* _EXERCISE_: Retype the data below word for word, leaving out the pictures.

--- begin SOURCE DATA ---

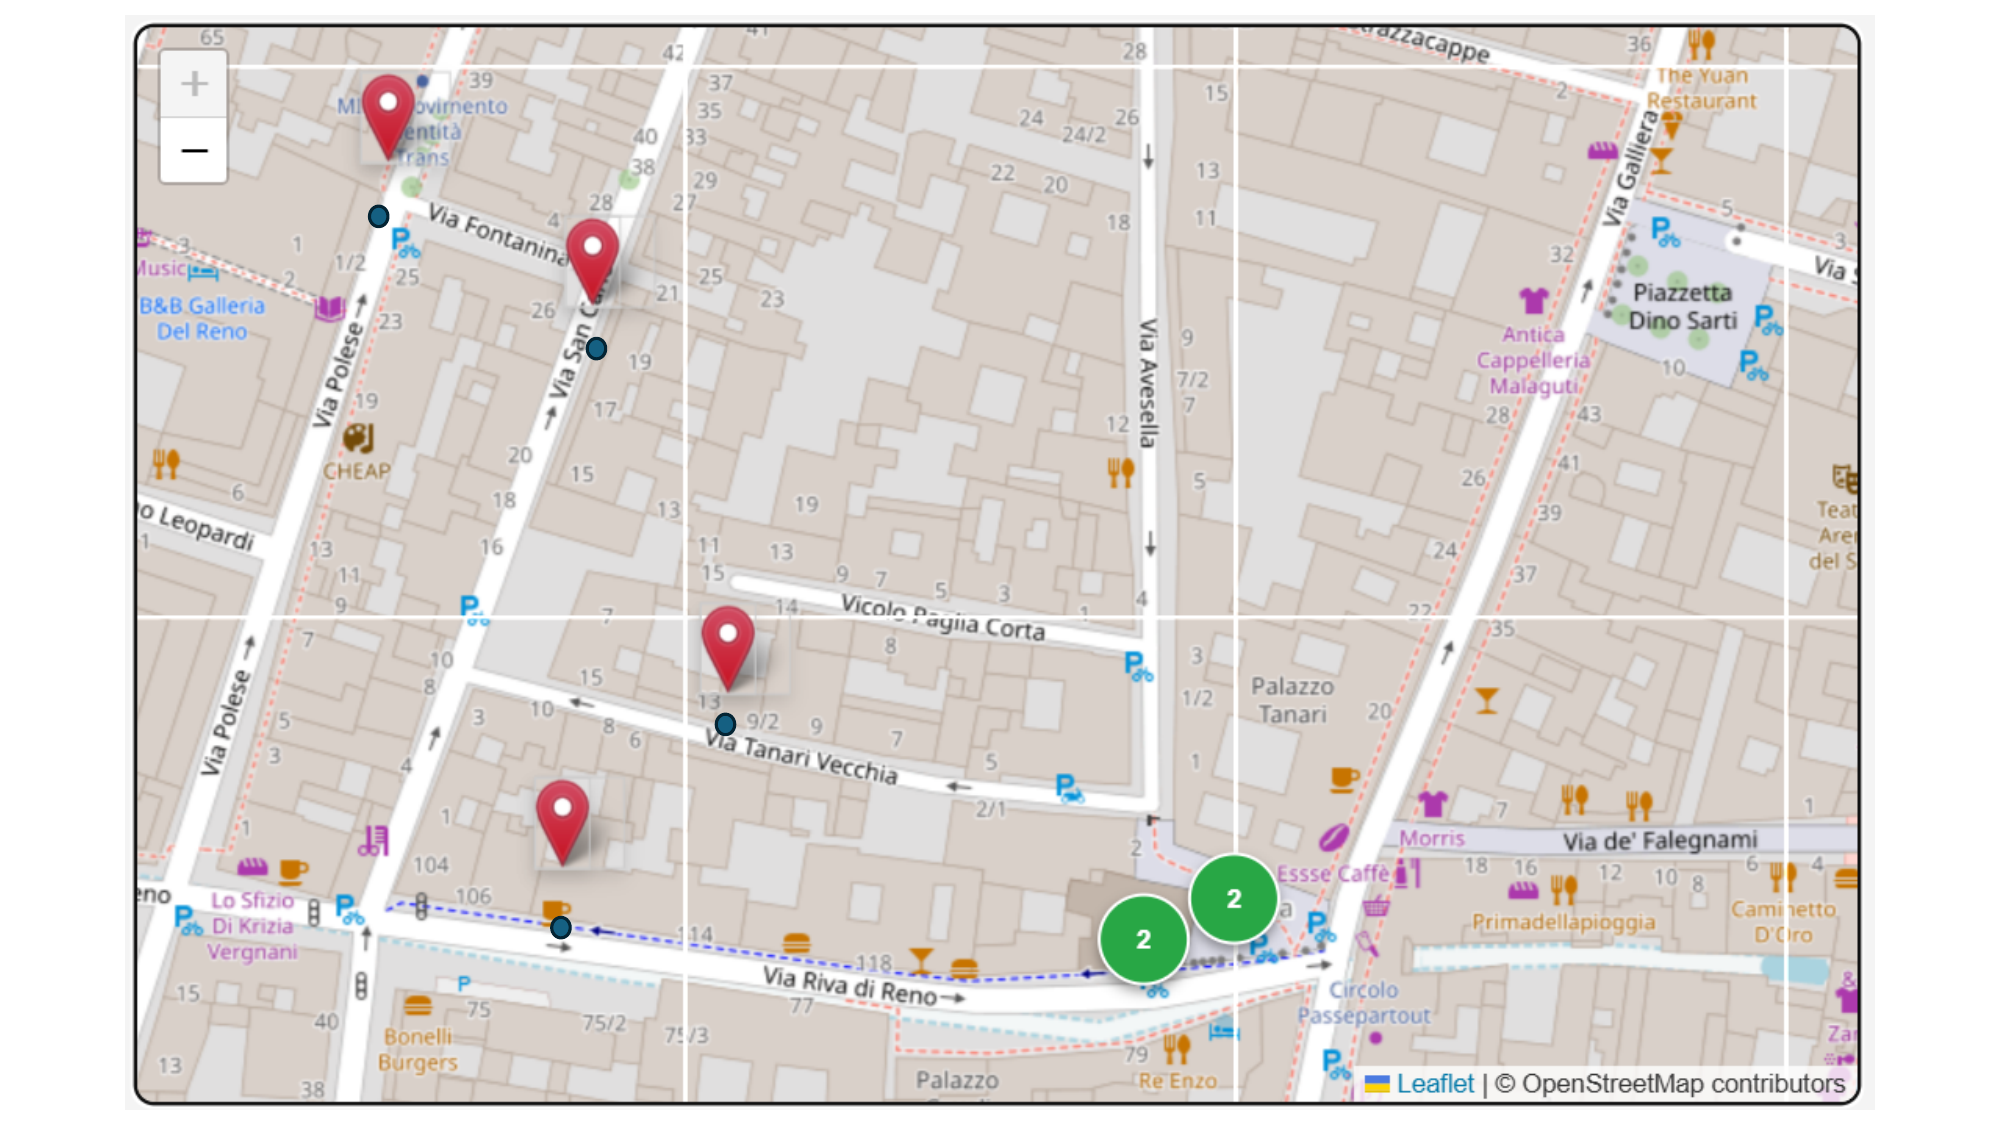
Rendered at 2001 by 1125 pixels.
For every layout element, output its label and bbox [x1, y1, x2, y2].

text_box [369, 206, 388, 227]
text_box [716, 714, 735, 735]
text_box [551, 917, 571, 938]
text_box [587, 338, 606, 359]
picture [125, 15, 1875, 1110]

--- end SOURCE DATA ---

* _RESPONSE_:
Rendered at 2001 by 1125 pixels.
For every layout element, output its label and bbox [x1, y1, x2, y2].

text_box [369, 206, 388, 227]
text_box [716, 714, 735, 735]
text_box [551, 917, 571, 938]
text_box [587, 338, 606, 359]
picture [125, 15, 1875, 1110]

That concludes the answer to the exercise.